The training available will include a session on active shooter threats conducted by a Boise Police Department lieutenant and informational sessions by Idaho State Police Alcohol Beverage Control officers.
Jenkins said providing timely educational opportunities and training for liquor license holders and their staff is central to the licensed beverage association’s mission, which is to “protect and represent the integrity of licensed beverage holders and promote prosperity, growth and education.”
“This new law may very well change how we do business,” Jenkins wrote, in a later message to The Press. “Educating and familiarizing ourselves and our staffs to the responsibilities we carry as bar owners/staff members, and the tools and resources available for maintaining a safe and secure environment is a constant theme throughout our day.”
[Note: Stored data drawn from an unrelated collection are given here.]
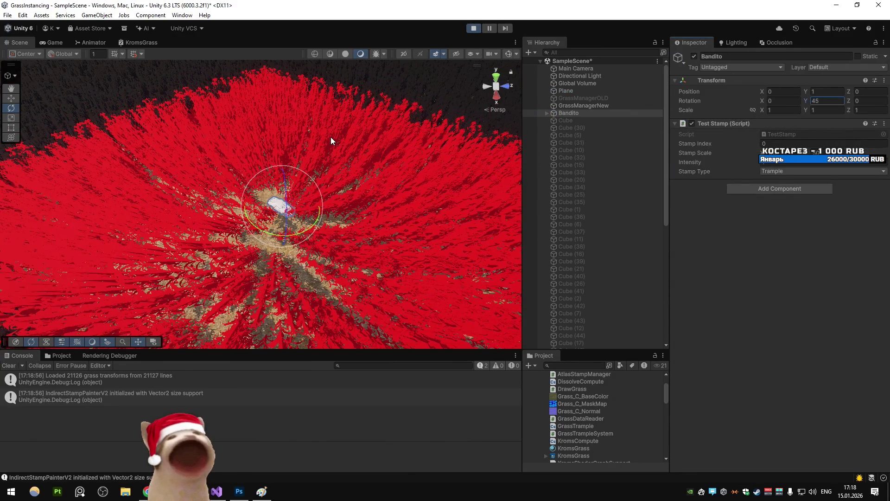
click(49, 41)
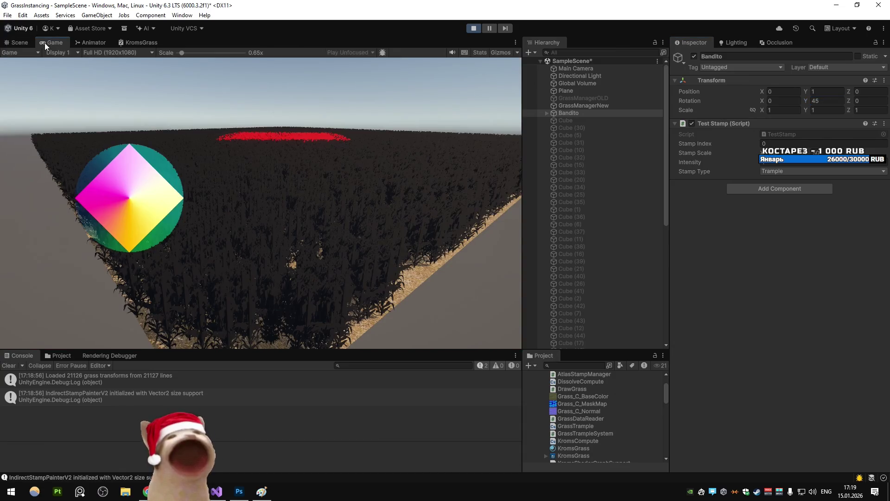
click(16, 43)
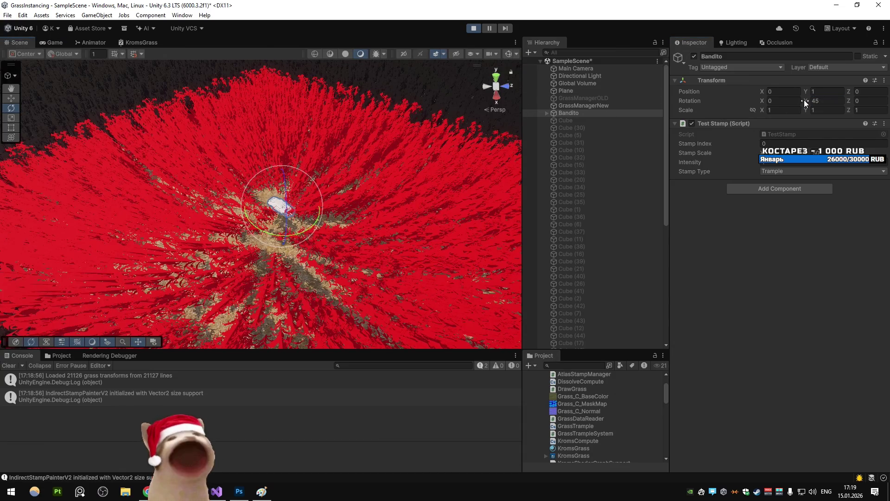
drag(804, 99, 438, 107)
click(473, 30)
Post Falls Police Chief Scot Haug told The Press that on occasion, business owners will approach the department to discuss their rights pertaining to patrons carrying firearms. Establishment owners in Idaho have the right to make a choice, he said.
"With anything, whether it's weapons or they have to have a shirt on, every business has the right to have rules and they just post them," Haug said. "If someone violates the rules, they can call us and we will come and try to educate those folks and work things out between the business owner and the customer."
In the case of weapons, Haug said the best way to inform the public is to post a sign at the entrance of a building stating "No Guns Permitted." Haug said his department has not had any notable issues with patrons violating business owners’ wishes to not have guns in their establishments.
"But, what you find most commonly in North Idaho is that businesses do not have a problem with that," he added.
The Press reached out to multiple businesses last week to discuss the issue, but nearly all did not respond or were unavailable.
Coeur d’Alene Mayor Steve Widmyer, who owns the Fort Ground Grill, told The Press he has never had concerns about patrons lawfully carrying concealed weapons in his business. Widmyer said he would personally never ban concealed weapons from any of his businesses, but “the law is the law.”
"One thing when you have a choice, which is a good thing about Idaho, is that you're a little bit freer," Widmyer said. "If you want to put that up there as a business owner you can."
If he did ever need clarification of the statute, Widmyer said he would rely heavily on input from Coeur d'Alene Police Chief Lee White and Haug.
"Those are two outstanding police chiefs and you've got to follow sound advice from smart people," he said. "You depend on those people to give you good, solid advice."
Haug said he was surprised when his office did not receive numerous questions about the concealed carry bill after it was signed by Gov. Butch Otter on March 24. He doesn't see the bill as a "huge change," but echoed concerns raised by Otter upon signing the bill that there was a lack of education and training attached to it.
"Such a safeguard would seem to be part of the Second Amendment's 'well-regulated' standard," Otter said.
"What's more, the addition of a simple training requirement in this bill could have addressed the concerns of our valued law enforcement leaders and others who cherish both the shooting culture and the safety of shooters and non-shooters alike."
Beginning in June, Haug said he will invite the general public to a free seminar run by his department's range masters, who are responsible for training officers in the use of firearms. The presentation, which will be formally announced at a later date, will take place several times this summer and allow the public to learn about firearms safety, when to get involved, and when it's best to be a good witness.
"I'm supportive of this change and think that the key component we are missing is the educational component," Haug said. "So rather than sit back and say 'Oh this is a terrible thing,' let's embrace it and let's put together the educational component."